| DIRECTIONS FOR THIS TASK |
Reproduce everything in the Closure Compiler post from "This is the" down to "better property renaming.", word for word.

| GIVEN PASSAGE |
□ □ □ □ □

A Property By Any Other Name, Part 3

Tuesday, January 25, 2011 | 2:15 PM

This is the last in a series of blog posts on how Closure Compiler decides what properties. Part 1 was about the --compilation_level=ADVANCED_OPTIMIZATIONS flag and part 2 was about renaming policies that didn't work. This blog post will be a bit of a grab bag of newer tools for better property renaming.

Using Type Checking to Fill in Missing Externs


Your externs file should declare all the properties that are defined outside of your program. If you haven't done this before, then finding all those properties can be a pain. Fortunately, Closure Compiler can point us in the right direction by checking for missing properties.

There are a few ways to turn on the missing properties check. For example, you can specify the flags:
--warning_level=VERBOSE --jscomp_warning=missingProperties
or
--jscomp_warning=checkTypes
The compiler will try to find places where you've used dot access (foo.bar) to read a property that can't possibly be defined on that object, perhaps because you've forgotten to declare it in your externs.

Notice that this check is subtly different than compiler checks in more static languages, like Java. The Java compiler uses a "must-define" approach: the property bar must be declared on all possible values of foo (except null), or it will be a compiler error. Closure Compiler uses a "may-define" approach. It only requires that some possible value of foo has a property bar. For example, if you have:

function f(x) {
return x.apartment;
}


Closure Compiler will emit a warning if the apartment property is not assigned anywhere in the program. Similarly, if you have:

/** @param {Element} x */
function f(x) {
return x.apartment;
}


the compiler will emit a warning if the apartment property is not assigned on any object that could possibly be an Element. It will not emit a warning if apartment is assigned on some specific subtype of Element, like HTMLTextAreaElement.

As you can see, you don't need complete type annotations to use this check, but more type annotations will get better results.

Using Type Analysis for Better Renaming


If a property is listed in the externs file under the "All Unquoted" naming policy, that property will not be renamed anywhere in the program. This is a bummer. We went through a lot of trouble to make the Closure Library events API consistent with the native browser events API. But because we gave the methods the same name as extern methods, those methods can't be renamed. Could we use type information to differentiate between method calls on user-defined objects from method calls on browser-defined objects?

We can. Closure Compiler's Java API has two options: disambiguateProperties and ambiguateProperties.

□ □ □ □ □

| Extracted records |
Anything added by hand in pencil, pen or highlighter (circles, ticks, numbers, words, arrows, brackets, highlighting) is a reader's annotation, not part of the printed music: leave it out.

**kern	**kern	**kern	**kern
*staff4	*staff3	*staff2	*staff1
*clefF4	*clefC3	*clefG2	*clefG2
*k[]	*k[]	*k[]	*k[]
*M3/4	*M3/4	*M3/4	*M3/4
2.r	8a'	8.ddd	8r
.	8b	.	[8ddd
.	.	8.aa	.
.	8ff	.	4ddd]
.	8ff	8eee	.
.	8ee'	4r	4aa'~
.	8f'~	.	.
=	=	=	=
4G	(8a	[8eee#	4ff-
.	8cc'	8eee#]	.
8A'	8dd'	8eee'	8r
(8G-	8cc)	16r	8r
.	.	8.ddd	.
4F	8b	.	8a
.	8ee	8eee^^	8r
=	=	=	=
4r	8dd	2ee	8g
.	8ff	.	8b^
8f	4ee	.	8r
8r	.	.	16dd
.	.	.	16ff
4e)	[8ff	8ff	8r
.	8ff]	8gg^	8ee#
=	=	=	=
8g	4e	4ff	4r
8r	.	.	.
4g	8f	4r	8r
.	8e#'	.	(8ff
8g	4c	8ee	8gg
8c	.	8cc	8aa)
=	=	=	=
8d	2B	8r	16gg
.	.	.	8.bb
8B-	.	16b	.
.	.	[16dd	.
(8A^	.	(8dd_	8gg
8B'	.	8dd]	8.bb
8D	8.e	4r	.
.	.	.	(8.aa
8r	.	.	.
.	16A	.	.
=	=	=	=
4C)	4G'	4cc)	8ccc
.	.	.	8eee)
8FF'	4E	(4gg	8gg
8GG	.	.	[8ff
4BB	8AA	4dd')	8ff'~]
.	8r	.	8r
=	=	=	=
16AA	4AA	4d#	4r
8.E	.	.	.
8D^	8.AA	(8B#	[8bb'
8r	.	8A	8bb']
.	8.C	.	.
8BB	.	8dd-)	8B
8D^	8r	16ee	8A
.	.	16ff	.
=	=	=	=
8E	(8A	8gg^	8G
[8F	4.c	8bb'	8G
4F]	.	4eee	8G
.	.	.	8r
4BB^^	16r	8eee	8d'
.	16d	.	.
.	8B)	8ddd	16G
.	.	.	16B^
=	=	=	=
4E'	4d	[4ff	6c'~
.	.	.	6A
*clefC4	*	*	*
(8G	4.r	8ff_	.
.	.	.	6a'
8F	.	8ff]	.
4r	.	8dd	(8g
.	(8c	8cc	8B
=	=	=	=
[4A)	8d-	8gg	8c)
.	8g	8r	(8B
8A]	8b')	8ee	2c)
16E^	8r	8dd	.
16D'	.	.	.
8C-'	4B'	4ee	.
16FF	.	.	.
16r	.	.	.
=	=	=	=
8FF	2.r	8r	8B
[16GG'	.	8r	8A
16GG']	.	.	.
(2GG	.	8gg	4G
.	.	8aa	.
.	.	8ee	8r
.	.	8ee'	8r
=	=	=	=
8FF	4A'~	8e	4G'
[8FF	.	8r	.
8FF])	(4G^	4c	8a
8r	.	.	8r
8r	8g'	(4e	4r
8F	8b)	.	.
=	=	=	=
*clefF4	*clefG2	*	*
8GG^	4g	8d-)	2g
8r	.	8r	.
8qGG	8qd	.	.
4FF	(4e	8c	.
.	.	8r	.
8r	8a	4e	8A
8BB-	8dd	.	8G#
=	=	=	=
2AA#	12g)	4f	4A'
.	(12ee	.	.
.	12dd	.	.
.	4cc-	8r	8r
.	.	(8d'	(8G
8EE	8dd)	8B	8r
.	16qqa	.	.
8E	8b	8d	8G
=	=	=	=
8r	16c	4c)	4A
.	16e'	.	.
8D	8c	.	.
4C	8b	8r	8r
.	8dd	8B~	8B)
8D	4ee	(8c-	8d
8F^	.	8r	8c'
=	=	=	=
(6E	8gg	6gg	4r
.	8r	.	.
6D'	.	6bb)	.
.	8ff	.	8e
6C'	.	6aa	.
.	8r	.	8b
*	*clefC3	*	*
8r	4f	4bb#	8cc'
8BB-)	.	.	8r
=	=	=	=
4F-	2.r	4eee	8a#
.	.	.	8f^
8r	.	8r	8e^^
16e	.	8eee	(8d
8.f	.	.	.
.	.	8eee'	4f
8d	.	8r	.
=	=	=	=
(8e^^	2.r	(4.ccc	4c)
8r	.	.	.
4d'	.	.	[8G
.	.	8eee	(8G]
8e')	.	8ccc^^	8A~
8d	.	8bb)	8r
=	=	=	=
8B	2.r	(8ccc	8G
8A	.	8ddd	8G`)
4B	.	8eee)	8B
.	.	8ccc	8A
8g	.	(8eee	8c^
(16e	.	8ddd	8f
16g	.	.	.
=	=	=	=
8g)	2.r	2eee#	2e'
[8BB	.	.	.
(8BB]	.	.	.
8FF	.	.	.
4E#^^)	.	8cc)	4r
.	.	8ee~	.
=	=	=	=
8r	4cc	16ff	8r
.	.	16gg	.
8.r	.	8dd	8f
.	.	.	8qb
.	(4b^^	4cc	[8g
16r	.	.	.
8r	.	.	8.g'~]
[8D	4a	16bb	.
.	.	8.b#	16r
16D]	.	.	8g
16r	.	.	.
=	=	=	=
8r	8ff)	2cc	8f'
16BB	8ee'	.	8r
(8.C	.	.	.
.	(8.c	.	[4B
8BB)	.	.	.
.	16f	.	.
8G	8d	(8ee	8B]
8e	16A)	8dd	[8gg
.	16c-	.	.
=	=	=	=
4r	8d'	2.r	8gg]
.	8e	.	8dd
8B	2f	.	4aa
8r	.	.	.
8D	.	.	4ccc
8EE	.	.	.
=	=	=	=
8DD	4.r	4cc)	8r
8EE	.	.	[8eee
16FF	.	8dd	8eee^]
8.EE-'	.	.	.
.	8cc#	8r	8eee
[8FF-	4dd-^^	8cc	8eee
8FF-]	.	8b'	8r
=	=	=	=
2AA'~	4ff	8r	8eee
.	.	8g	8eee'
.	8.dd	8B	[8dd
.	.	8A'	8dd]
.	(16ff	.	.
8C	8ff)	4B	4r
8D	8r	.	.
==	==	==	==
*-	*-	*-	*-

□ □ □ □ □

| RESULT |
This is the last in a series of blog posts on how Closure Compiler decides what properties. Part 1 was about the --compilation_level=ADVANCED_OPTIMIZATIONS flag and part 2 was about renaming policies that didn't work. This blog post will be a bit of a grab bag of newer tools for better property renaming.